Fast Constructions of Light-Weight Spanners for General Graphs

To our knowledge, there are only two known algorithms for constructing sparse and light spanners for general graphs. One of them is the greedy algorithm of Alth$\ddot{o}$fer et al. \cite{ADDJS93}, analyzed by Chandra et al. in SoCG'92. The greedy algorithm consructs, for every \emph{weighted} undirected $n$-vertex $m$-edge graph $G = (V,E)$ and any integer $k \ge 1$, a $(2k-1)$-spanner with $O(n^{1 + 1/k})$ edges and weight $O(k \cdot n^{{(1+\eps)/k})} \cdot \omega(MST(G))$, for any $\eps > 0$. The drawback of the greedy algorithm is that it requires $O(m \cdot (n^{1 + 1/k} + n \cdot \log n))$ time.

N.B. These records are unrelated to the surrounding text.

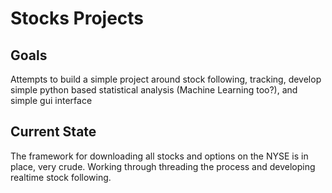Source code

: # Stocks Projects
## Goals

Attempts to build a simple project around stock following, tracking, develop simple python based statistical analysis (Machine Learning too?), and simple gui interface

## Current State

The framework for downloading all stocks and options on the NYSE is in place, very crude. Working through threading the process and developing realtime stock following.

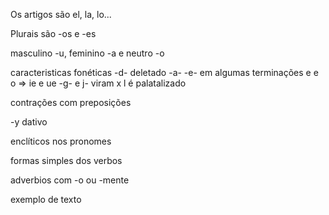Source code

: Os artigos são el, la, lo...

Plurais são -os e -es

masculino -u, feminino -a e neutro -o

caracteristicas fonéticas
-d- deletado
-a- -e- em algumas terminações
e e o => ie e ue
-g- e j- viram x
l é palatalizado

contrações com preposições

-y dativo

enclíticos nos pronomes

formas simples dos verbos

adverbios com -o ou -mente

exemplo de texto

The other algorithm is due to Awerbuch et al. \cite{ABP91}. It constructs $O(k)$-spanners with $O(k \cdot n^{1 + 1/k} \cdot \Lambda)$ edges, weight $O(k² \cdot n^{1/k} \cdot \Lambda) \cdot \omega(MST(G))$, within time $O(m \cdot k \cdot n^{1/k} \cdot \Lambda)$, where $\Lambda$ is the logarithm of the aspect ratio of the graph. The running time of both these algorithms is unsatisfactory. Moreover, the usually faster algorithm of \cite{ABP91} pays for the speedup by significantly increasing both the stretch, the sparsity, and the weight of the resulting spanner. In this paper we devise an efficient algorithm for constructing sparse and light spanners. Specifically, our algorithm constructs $((2k-1) \cdot (1+\eps))$-spanners with $O(k \cdot n^{1 + 1/k})$ edges and weight $O(k \cdot n^{1/k}) \cdot \omega(MST(G))$, where $\eps > 0$ is an arbitrarily small constant. The running time of our algorithm is $O(k \cdot m + \min{n \cdot \log n,m \cdot \alpha(n)})$. Moreover, by slightly increasing the running time we can reduce the other parameters. These results address an open problem from the ESA'04 paper by Roditty and Zwick \cite{RZ04}.